A key challenge in terms of fighting climate change and increasing energy security is the question of cost: Since most of the world's energy infrastructure is based on the burning of fossil fuels, many countries are reluctant to make what they perceive as a costly switch to renewable energy sources. Since NextFuel can compete directly with fossil fuels in terms of prices, and uses existing infrastructure, it could represent a profitable solution to global climate change.
According to edie, NextFuel is currently produced by one Austrian facility, and NextFuel has secured funding from the EU and Austrian engineering firm Andritz to scale-up production.

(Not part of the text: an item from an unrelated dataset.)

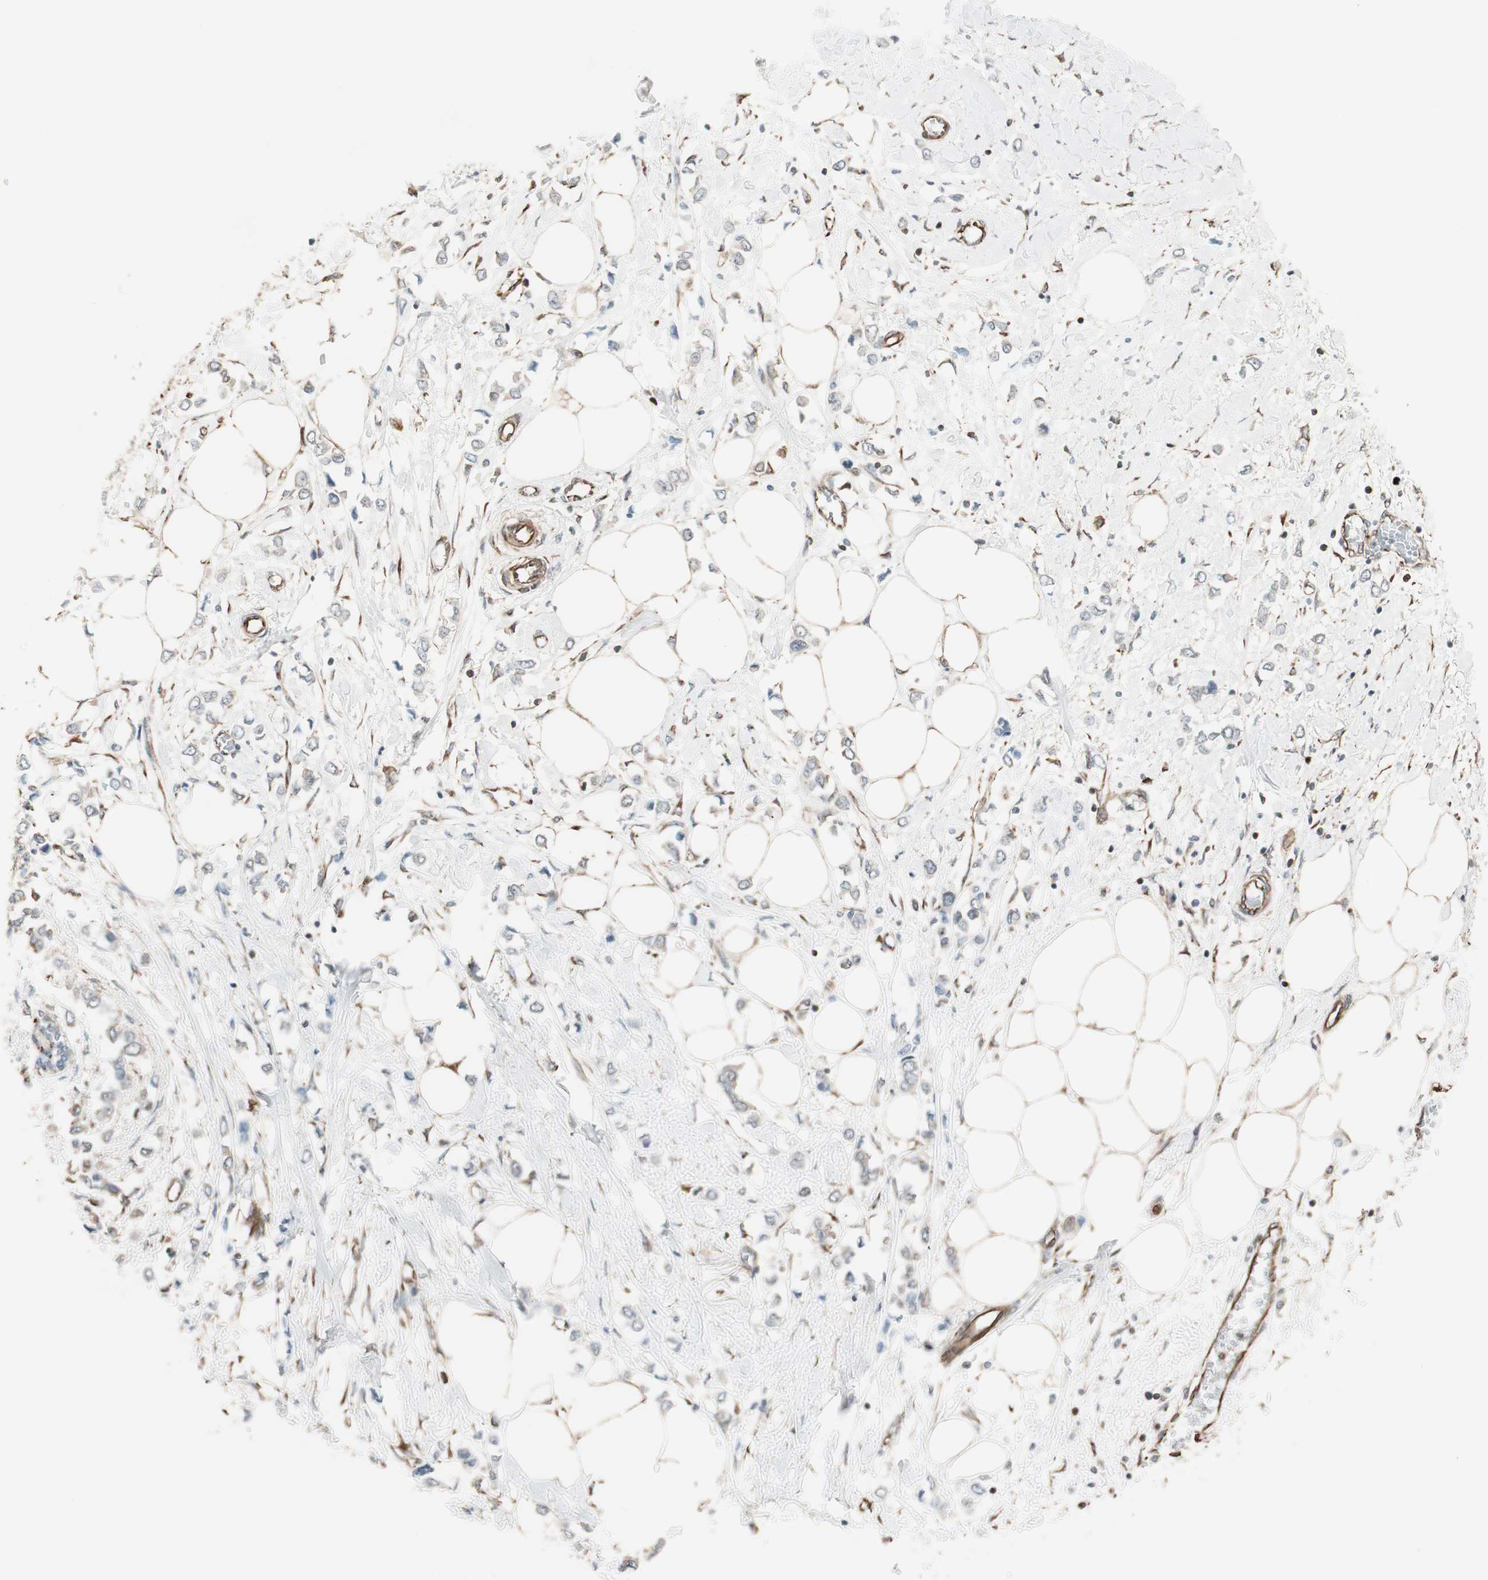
{"staining": {"intensity": "negative", "quantity": "none", "location": "none"}, "tissue": "breast cancer", "cell_type": "Tumor cells", "image_type": "cancer", "snomed": [{"axis": "morphology", "description": "Lobular carcinoma"}, {"axis": "topography", "description": "Breast"}], "caption": "The micrograph demonstrates no significant expression in tumor cells of breast lobular carcinoma. Nuclei are stained in blue.", "gene": "MAD2L2", "patient": {"sex": "female", "age": 51}}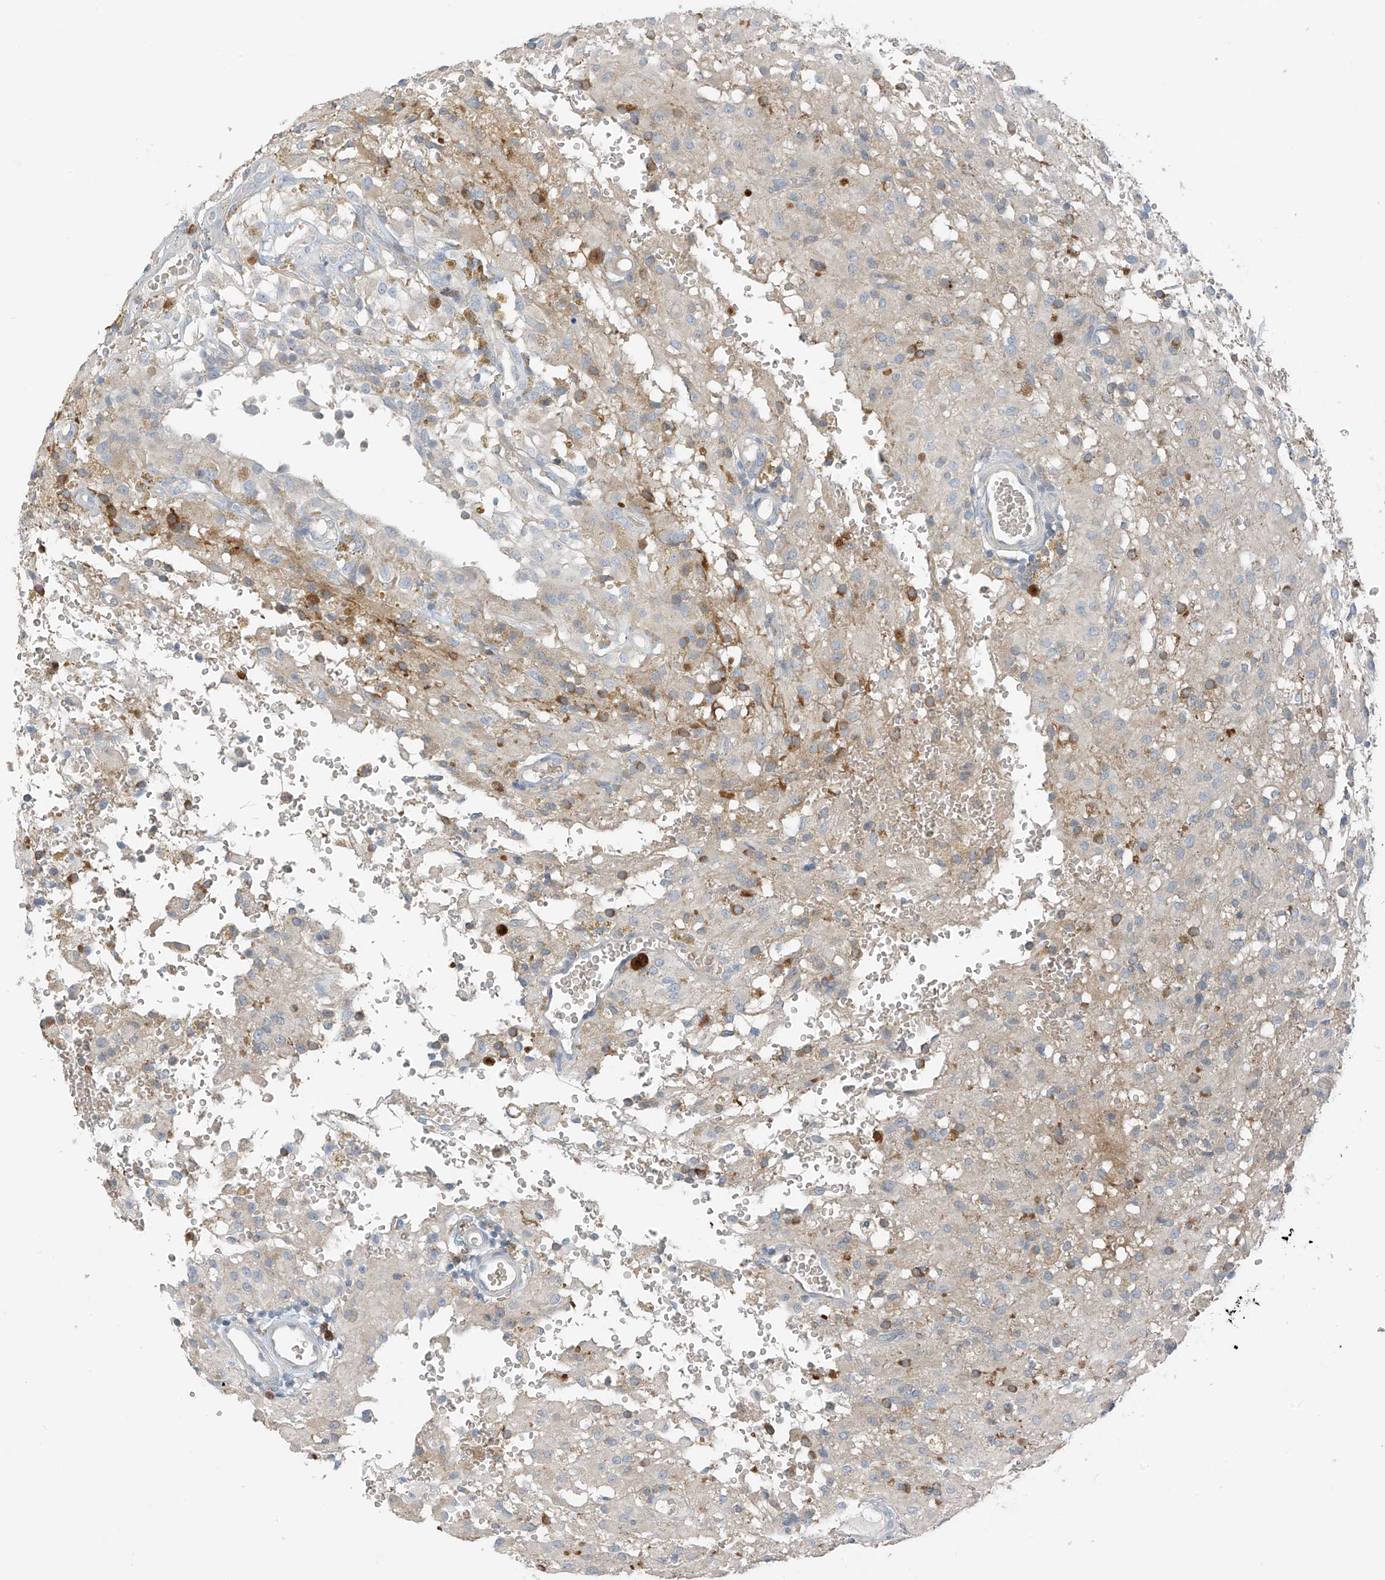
{"staining": {"intensity": "moderate", "quantity": "<25%", "location": "cytoplasmic/membranous"}, "tissue": "glioma", "cell_type": "Tumor cells", "image_type": "cancer", "snomed": [{"axis": "morphology", "description": "Glioma, malignant, High grade"}, {"axis": "topography", "description": "Brain"}], "caption": "Immunohistochemistry staining of malignant glioma (high-grade), which demonstrates low levels of moderate cytoplasmic/membranous positivity in approximately <25% of tumor cells indicating moderate cytoplasmic/membranous protein positivity. The staining was performed using DAB (3,3'-diaminobenzidine) (brown) for protein detection and nuclei were counterstained in hematoxylin (blue).", "gene": "SLC12A6", "patient": {"sex": "female", "age": 59}}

It is set to be supplied to power its first two large-scale projects by the end of 2019 — a cement plant in East Africa and a manufacturing facility in South America.
NextFuel says its goal is to create new jobs, especially in developing countries, by growing its elephant grass on plantations around the world with a production plant nearby.
NextFuel made its first public appearance at Arnold Schwarzenegger's R20 Regions of Climate Action (Austrian World Summit) in May 2018, where it was named one of ten best practice projects. It was also recently featured as one of top 5 innovative alternatives to fossil fuel by ***The New Economy***.
The technology will be presented at COP24 on December 12.